On November 4, 2020, the Court granted Mentor Capital, Inc.’s and Mentor Partner I’s motion for summary adjudication as to both causes of action against G FarmaLabs Limited for liability for breach of the two promissory notes and one cause of action against each of Mr. Gonzalez and Ms. Gonzalez related to their duties as guarantors of G FarmaLabs Limited’s obligations under the promissory notes.

 

On August 27, 2021, the Company and Mentor Partner I entered into a Settlement Agreement and Mutual Release with the G Farma Entities and guarantors (collectively, “G Farma Settlors”) to resolve and settle all outstanding claims (“Settlement Agreement”). The Settlement Agreement requires the G Farma Settlors to pay the Company an aggregate of $500,000 plus interest, payable monthly as follows: (i) $500 per month for 12 months beginning on September 5, 2021, (ii) $1,000 per month for 12 months beginning September 5, 2022, (iii) $2,000 per month for 12 months beginning September 5, 2023, and (iv) increasing by an additional $1,000 per month on each succeeding September 5th thereafter, until the settlement amount and accrued unpaid interest is paid in full. Interest on the unpaid balance shall initially accrue at the rate of 4.25%, commencing February 25, 2021, and shall be adjusted on February 25th of each year to equal the Prime Rate as published in the Wall Street Journal plus 1%. In the event that the G Farma Settlors fail to make any monthly payment and have not cured such default within 10 days of notice from the Company, the parties have stipulated that an additional $2,000,000 will be immediately added to the amount payable by the G Farma Settlors.

 

In August 2022 and September 2022, the G Farma Settlors failed to make monthly payments, and failed to cure each default within 10 days’ notice from Company pursuant to the Settlement Agreement. Subsequent to quarter end, the G Farma Settlors failed to make the October 2022 monthly payment and also failed to cure such default within 10 days’ notice from the Company. As a result, $2,000,000 will be added to the amount payable by the G Farma Settlors in accordance with the terms of the Settlement Agreement. The Company intends to seek entry of a stipulated judgment against the G Farma Settlors for (1) the remaining amount of the $500,000 settlement amount which has not yet been paid by the G Farma Settlors plus $2,000,000 and all accrued unpaid interest, (2) the Company’s incurred costs, and (3) attorneys’ fees paid by the Company to obtain the judgment.

 

The Company has retained the reserve on collections of the unpaid lease receivable balance due to the long history of uncertain payments from G Farma. See the Company’s Annual Report for the period ended December 31, 2021 on Form 10-K, Footnotes 7 and 8, as filed with the SEC March 24, 2022, for a discussion of the reserve against the finance lease receivable.

 

For the G Farma notes receivable, we will continue to pursue collection of the settlement payments from the G Farma Settlors for the notes that are fully impaired at September 30, 2022 and December 31, 2021. We will continue to pursue collection for lease payments remaining, after applying proceeds from the sale of recovered assets, that are fully impaired at September 30, 2022 and December 31, 2021, from the G Farma Lease Entities and G Farma Lease Guarantors. See the Company’s Annual Report for the period ended December 31, 2021 on Form 10-K, Footnotes 7 and 8, as filed with the SEC March 24, 2022, for a discussion of the reserve against the finance lease receivable.

DATASET RECORDS ->
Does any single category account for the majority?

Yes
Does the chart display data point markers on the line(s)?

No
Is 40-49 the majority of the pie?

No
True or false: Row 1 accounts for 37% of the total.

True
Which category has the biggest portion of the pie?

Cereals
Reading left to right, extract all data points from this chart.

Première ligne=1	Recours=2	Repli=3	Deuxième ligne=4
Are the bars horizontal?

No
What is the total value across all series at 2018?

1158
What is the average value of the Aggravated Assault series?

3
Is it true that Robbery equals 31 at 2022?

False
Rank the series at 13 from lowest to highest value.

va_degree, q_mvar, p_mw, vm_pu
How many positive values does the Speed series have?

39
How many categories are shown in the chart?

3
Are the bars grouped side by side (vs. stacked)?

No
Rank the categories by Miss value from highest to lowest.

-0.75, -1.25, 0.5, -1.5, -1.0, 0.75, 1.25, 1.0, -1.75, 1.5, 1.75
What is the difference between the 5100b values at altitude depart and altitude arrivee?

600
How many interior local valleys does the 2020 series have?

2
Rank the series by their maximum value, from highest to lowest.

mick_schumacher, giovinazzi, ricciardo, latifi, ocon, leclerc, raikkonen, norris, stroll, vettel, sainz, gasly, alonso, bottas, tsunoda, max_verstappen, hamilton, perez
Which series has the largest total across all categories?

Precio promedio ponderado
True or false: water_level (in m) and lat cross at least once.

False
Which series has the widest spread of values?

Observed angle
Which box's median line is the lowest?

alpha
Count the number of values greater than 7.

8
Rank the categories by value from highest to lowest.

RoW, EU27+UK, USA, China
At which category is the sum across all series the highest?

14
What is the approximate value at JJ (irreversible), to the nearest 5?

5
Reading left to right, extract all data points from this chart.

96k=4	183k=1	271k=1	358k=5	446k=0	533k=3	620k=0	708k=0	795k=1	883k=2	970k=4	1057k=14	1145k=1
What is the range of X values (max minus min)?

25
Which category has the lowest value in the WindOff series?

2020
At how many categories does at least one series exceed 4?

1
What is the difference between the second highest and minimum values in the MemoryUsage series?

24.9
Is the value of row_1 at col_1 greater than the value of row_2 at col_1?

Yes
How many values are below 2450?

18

WHAT THIS EXERCISE ASKS ->
1. Using the passage on the G Farma settlement, state whether each statement agrees with it, answering yes or no and quoting the deciding words: (a) interest on the unpaid balance initially accrues at 4.25%; (b) the Settlement Agreement was entered into on November 4, 2020; (c) the G Farma Settlors cured the September 2022 default within 10 days' notice.
2. Reproduce the portion of the passage on the G Farma settlement that begins at the words "In August 2022" and ends after the words "obtain the judgment.".
The material is separate from the passage on the G Farma settlement.

RESPONSES IN ORDER ->
1.
(a) Yes: "Interest on the unpaid balance shall initially accrue at the rate of 4.25%, commencing February 25, 2021"
(b) No: "On August 27, 2021, the Company and Mentor Partner I entered into a Settlement Agreement and Mutual Release"
(c) No: "In August 2022 and September 2022, the G Farma Settlors failed to make monthly payments, and failed to cure each default within 10 days’ notice from Company"

2.
In August 2022 and September 2022, the G Farma Settlors failed to make monthly payments, and failed to cure each default within 10 days’ notice from Company pursuant to the Settlement Agreement. Subsequent to quarter end, the G Farma Settlors failed to make the October 2022 monthly payment and also failed to cure such default within 10 days’ notice from the Company. As a result, $2,000,000 will be added to the amount payable by the G Farma Settlors in accordance with the terms of the Settlement Agreement. The Company intends to seek entry of a stipulated judgment against the G Farma Settlors for (1) the remaining amount of the $500,000 settlement amount which has not yet been paid by the G Farma Settlors plus $2,000,000 and all accrued unpaid interest, (2) the Company’s incurred costs, and (3) attorneys’ fees paid by the Company to obtain the judgment.